From the listing below, copy only the lines running from the line that contains "right hip: (763, 227)" to the line that contains "left hip: (496, 233)", both included.

:: DATA SECTION

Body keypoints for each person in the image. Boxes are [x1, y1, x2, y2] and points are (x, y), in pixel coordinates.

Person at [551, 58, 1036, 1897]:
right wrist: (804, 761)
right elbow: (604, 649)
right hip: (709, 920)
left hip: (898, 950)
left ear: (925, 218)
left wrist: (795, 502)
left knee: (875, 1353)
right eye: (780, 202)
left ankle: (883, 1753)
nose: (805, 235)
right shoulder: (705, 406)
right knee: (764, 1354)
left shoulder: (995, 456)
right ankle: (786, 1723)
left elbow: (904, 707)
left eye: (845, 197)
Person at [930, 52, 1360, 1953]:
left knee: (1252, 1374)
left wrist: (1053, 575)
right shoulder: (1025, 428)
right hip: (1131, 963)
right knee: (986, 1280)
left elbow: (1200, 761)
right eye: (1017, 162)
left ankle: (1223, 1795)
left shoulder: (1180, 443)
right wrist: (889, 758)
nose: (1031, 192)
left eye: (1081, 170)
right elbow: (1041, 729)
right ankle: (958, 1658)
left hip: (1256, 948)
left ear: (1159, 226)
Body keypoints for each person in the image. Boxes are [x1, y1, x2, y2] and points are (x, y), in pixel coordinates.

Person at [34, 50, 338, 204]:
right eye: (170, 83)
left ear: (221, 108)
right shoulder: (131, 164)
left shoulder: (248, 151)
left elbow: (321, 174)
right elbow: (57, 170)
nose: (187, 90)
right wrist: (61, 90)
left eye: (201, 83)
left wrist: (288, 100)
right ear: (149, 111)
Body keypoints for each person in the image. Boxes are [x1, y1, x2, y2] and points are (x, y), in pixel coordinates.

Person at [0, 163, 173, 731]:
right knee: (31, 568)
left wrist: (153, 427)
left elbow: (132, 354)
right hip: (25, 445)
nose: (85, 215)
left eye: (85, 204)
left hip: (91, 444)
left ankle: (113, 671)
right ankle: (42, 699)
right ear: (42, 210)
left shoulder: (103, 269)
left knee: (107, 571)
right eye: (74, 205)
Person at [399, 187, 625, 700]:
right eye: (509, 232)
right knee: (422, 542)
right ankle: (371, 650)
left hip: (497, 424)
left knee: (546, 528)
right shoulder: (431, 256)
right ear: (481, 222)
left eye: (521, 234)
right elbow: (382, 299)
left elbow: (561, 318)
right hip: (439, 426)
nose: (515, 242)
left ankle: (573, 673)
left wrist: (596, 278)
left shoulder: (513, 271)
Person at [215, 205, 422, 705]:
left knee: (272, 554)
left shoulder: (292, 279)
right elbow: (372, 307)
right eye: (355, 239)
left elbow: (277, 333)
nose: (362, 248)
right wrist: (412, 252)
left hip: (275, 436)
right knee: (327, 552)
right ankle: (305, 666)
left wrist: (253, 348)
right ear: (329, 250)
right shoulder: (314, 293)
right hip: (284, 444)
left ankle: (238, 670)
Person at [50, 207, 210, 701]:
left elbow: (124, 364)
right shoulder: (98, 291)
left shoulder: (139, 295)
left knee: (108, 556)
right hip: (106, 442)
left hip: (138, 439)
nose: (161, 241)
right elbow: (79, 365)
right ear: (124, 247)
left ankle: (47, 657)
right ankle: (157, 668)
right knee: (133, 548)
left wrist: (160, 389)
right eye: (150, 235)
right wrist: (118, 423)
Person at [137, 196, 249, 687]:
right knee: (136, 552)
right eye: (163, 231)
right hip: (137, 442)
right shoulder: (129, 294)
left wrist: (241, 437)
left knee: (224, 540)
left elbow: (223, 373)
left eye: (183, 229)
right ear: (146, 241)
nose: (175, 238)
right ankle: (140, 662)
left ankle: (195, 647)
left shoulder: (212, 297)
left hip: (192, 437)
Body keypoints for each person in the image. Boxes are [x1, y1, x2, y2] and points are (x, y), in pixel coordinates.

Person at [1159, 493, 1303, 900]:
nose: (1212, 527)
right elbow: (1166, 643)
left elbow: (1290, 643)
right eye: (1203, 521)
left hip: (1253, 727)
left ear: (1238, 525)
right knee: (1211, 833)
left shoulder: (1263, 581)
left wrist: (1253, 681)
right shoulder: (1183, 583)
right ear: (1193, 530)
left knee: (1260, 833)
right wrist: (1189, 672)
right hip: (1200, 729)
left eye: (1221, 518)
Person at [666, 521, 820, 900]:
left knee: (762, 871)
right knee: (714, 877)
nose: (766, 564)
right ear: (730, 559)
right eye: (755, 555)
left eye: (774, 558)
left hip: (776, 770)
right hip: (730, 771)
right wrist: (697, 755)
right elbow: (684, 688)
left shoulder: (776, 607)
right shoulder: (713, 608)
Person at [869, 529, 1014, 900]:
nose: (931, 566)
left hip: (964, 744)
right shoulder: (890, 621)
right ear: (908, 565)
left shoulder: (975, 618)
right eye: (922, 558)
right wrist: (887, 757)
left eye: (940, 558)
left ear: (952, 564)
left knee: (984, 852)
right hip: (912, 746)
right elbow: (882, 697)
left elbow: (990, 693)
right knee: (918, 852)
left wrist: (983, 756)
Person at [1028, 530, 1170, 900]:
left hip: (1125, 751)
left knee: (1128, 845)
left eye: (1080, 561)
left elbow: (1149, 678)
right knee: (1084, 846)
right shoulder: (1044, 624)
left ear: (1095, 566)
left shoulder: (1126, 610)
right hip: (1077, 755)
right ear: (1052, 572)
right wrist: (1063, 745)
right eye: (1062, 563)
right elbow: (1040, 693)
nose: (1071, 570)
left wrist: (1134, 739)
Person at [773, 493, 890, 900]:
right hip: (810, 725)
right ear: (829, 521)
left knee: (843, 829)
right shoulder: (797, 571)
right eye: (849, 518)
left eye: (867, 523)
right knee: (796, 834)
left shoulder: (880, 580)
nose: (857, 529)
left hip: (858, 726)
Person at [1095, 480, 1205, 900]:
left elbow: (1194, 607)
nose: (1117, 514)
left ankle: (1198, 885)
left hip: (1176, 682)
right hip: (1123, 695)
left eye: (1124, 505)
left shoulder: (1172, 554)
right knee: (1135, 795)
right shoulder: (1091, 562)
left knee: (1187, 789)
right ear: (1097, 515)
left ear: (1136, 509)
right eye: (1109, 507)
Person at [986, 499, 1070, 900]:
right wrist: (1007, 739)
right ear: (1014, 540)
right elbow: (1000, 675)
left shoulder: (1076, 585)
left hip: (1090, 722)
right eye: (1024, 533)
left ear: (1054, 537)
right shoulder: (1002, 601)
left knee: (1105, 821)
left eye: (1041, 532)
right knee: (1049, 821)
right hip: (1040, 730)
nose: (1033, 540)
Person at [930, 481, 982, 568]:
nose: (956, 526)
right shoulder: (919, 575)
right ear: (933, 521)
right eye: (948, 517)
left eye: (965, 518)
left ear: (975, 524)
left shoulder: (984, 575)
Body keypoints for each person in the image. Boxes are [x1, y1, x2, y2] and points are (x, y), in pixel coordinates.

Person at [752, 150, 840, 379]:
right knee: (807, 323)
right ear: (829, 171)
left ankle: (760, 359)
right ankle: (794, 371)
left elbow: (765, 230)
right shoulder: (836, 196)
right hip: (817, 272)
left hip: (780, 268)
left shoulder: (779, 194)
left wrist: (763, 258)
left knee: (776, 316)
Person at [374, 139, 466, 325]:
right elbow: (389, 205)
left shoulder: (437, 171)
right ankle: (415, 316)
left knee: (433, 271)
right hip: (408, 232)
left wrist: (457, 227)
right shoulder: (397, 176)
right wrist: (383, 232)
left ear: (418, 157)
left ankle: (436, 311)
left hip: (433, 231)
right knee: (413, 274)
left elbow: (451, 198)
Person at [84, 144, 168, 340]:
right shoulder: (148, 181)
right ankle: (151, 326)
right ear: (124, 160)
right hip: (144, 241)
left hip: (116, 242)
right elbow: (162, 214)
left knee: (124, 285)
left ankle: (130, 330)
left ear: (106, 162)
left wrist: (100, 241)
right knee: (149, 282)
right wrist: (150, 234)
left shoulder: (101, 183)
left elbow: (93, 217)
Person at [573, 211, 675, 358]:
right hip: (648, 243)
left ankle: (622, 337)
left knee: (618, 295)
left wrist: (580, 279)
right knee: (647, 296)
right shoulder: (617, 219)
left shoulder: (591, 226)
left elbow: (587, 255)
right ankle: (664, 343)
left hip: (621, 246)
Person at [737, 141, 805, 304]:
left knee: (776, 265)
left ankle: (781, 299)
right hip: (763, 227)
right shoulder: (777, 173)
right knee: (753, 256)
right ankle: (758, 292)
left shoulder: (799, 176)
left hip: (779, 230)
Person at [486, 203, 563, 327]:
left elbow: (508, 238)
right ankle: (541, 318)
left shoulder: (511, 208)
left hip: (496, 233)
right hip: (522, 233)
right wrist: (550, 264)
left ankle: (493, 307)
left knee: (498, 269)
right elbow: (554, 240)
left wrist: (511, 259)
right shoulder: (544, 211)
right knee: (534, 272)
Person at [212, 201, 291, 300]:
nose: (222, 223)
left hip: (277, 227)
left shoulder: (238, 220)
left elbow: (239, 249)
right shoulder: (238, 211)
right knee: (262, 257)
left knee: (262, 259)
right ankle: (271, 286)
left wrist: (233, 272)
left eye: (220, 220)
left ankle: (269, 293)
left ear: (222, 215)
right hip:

::::

▶ RESPONSE AREA
right hip: (763, 227)
right shoulder: (777, 173)
right knee: (753, 256)
right ankle: (758, 292)
left shoulder: (799, 176)
left hip: (779, 230)
Person at [486, 203, 563, 327]:
left elbow: (508, 238)
right ankle: (541, 318)
left shoulder: (511, 208)
left hip: (496, 233)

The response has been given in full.